The verdict is in. You can not.

Warrior was a box office flop, opening with just a paltry $5.6 million. It's impact was described by pundits as weak, disappointing, and a disaster. Fans refused to embrace the drama, disguised in its marketing as an action flick. The second week was no better. The movie lost 47 percent of an already meager audience, falling to eight place. At this point the chances of making back its production and advertising budget of approximately $45 million are slim and none.

It's a stark reminder for MMA fans quick to proclaim the sport ready for prime time. The truth seems simple - much of mainstream America is not ready for mixed martial arts. Almost eighteen years after its American debut, it's still not an event appropriate for mixed audiences. At a family barbecue, football is a staple. Fathers and sons get together to go to the ballpark. In the right circumstances, even boxing can bridge generational and gender divides.

Americans enjoy a common culture. There are events that are part of this shared experience, things you can guarantee people will talk about the next day at work or church. Sports are part of that conversation. On a Monday like this after a big football weekend, I will have 15 discussions about the SEC and the NFL at work. That's the beauty - I can talk with someone I barely know and we can immediately find common ground in sport.

Mixed martial arts is just not a part of that conversation.
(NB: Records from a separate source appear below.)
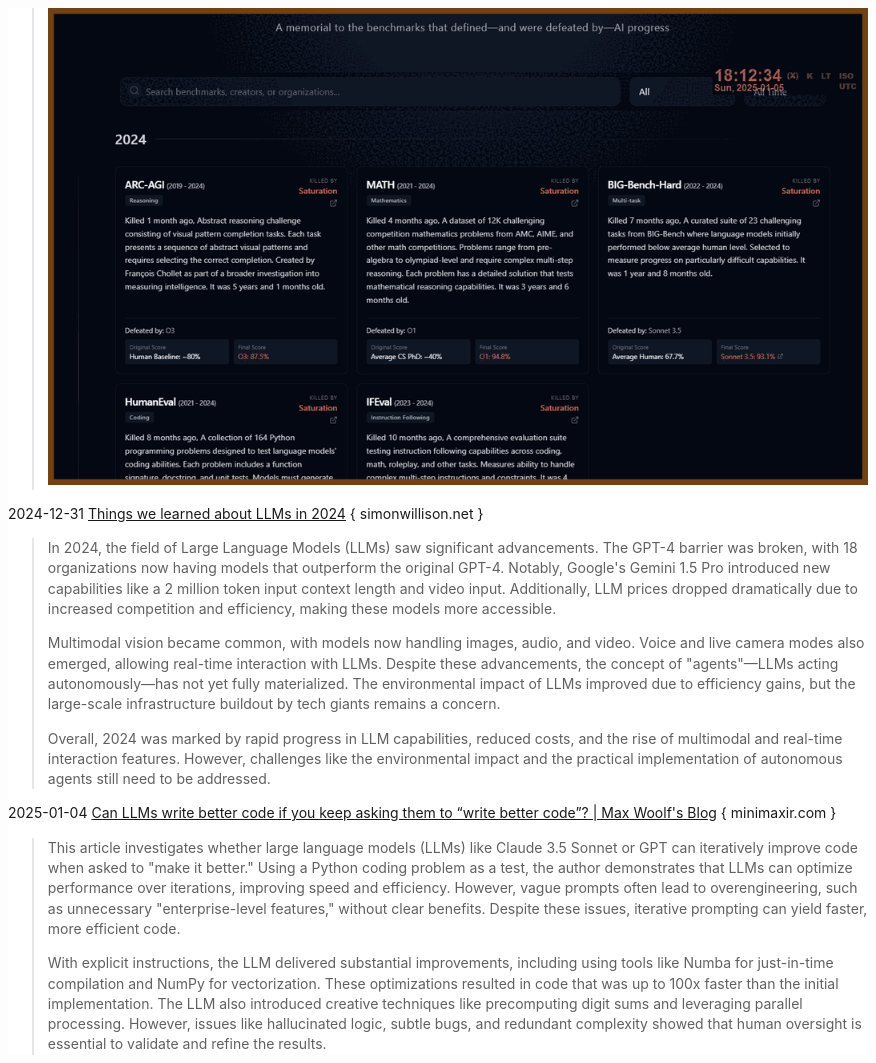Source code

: > ![image-20250105181245914](2025-02-22-links-from-my-inbox.assets/image-20250105181245914.png)

2024-12-31 [Things we learned about LLMs in 2024](https://simonwillison.net/2024/Dec/31/llms-in-2024/) { simonwillison.net }

> In 2024, the field of Large Language Models (LLMs) saw significant advancements. The GPT-4 barrier was broken, with 18 organizations now having models that outperform the original GPT-4. Notably, Google's Gemini 1.5 Pro introduced new capabilities like a 2 million token input context length and video input. Additionally, LLM prices dropped dramatically due to increased competition and efficiency, making these models more accessible.
>
> Multimodal vision became common, with models now handling images, audio, and video. Voice and live camera modes also emerged, allowing real-time interaction with LLMs. Despite these advancements, the concept of "agents"—LLMs acting autonomously—has not yet fully materialized. The environmental impact of LLMs improved due to efficiency gains, but the large-scale infrastructure buildout by tech giants remains a concern.
>
> Overall, 2024 was marked by rapid progress in LLM capabilities, reduced costs, and the rise of multimodal and real-time interaction features. However, challenges like the environmental impact and the practical implementation of autonomous agents still need to be addressed.

2025-01-04 [Can LLMs write better code if you keep asking them to “write better code”? | Max Woolf's Blog](https://minimaxir.com/2025/01/write-better-code/) { minimaxir.com }

> This article investigates whether large language models (LLMs) like Claude 3.5 Sonnet or GPT can iteratively improve code when asked to "make it better." Using a Python coding problem as a test, the author demonstrates that LLMs can optimize performance over iterations, improving speed and efficiency. However, vague prompts often lead to overengineering, such as unnecessary "enterprise-level features," without clear benefits. Despite these issues, iterative prompting can yield faster, more efficient code.
>
> With explicit instructions, the LLM delivered substantial improvements, including using tools like Numba for just-in-time compilation and NumPy for vectorization. These optimizations resulted in code that was up to 100x faster than the initial implementation. The LLM also introduced creative techniques like precomputing digit sums and leveraging parallel processing. However, issues like hallucinated logic, subtle bugs, and redundant complexity showed that human oversight is essential to validate and refine the results.
>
Most people don't pay the slightest attention to MMA. There is a limited group of hardcore fans, enough to sustain a massively successful enterprise as the UFC has demonstrated. But for most Americans, the sport doesn't exist. They don't think about it, see it, or care.

Fans of the sport are at a loss. How can this be possible? Don't people get it, they ask? This is the greatest sport ever. Nothing comes close to it, the primal battle of man against man. But the visceral thrill that attracts the few to the sport is the same thing that turns many others off. The reason MMA has failed to attract large television audiences, struggling to find a million viewers in a country of hundreds of millions, has nothing to do with lack of access. Fox won't necessarily be a panacea. The problem isn't ignorance- it is the sport's inherent ultra violence.

Despite our protests and histrionic discussion of safety, it's still men fighting in a steel cage. Viewers have to be prepared for a savagery most people are unaccustomed to. Knees, elbows, twisting armlocks and even chokes are part and parcel of any MMA show. It's a staggering level of real life violence, even in this desensitized media environment. I read with amusement some MMA columnists who discuss the sport as competition, insisting it's not about violence at all. Respectfully, I disagree.

For the majority of the fans and the bulk of the fighters, it's not simply an athletic contest. It's a fight; the closest you can come to the adrenaline rush of a street confrontation without ending the night in handcuffs. That's been the appeal of MMA since we called it "no holds barred." That's the appeal today. Many Americans aren't ready for that. As fans, we have to prepare for the fact that they may never be.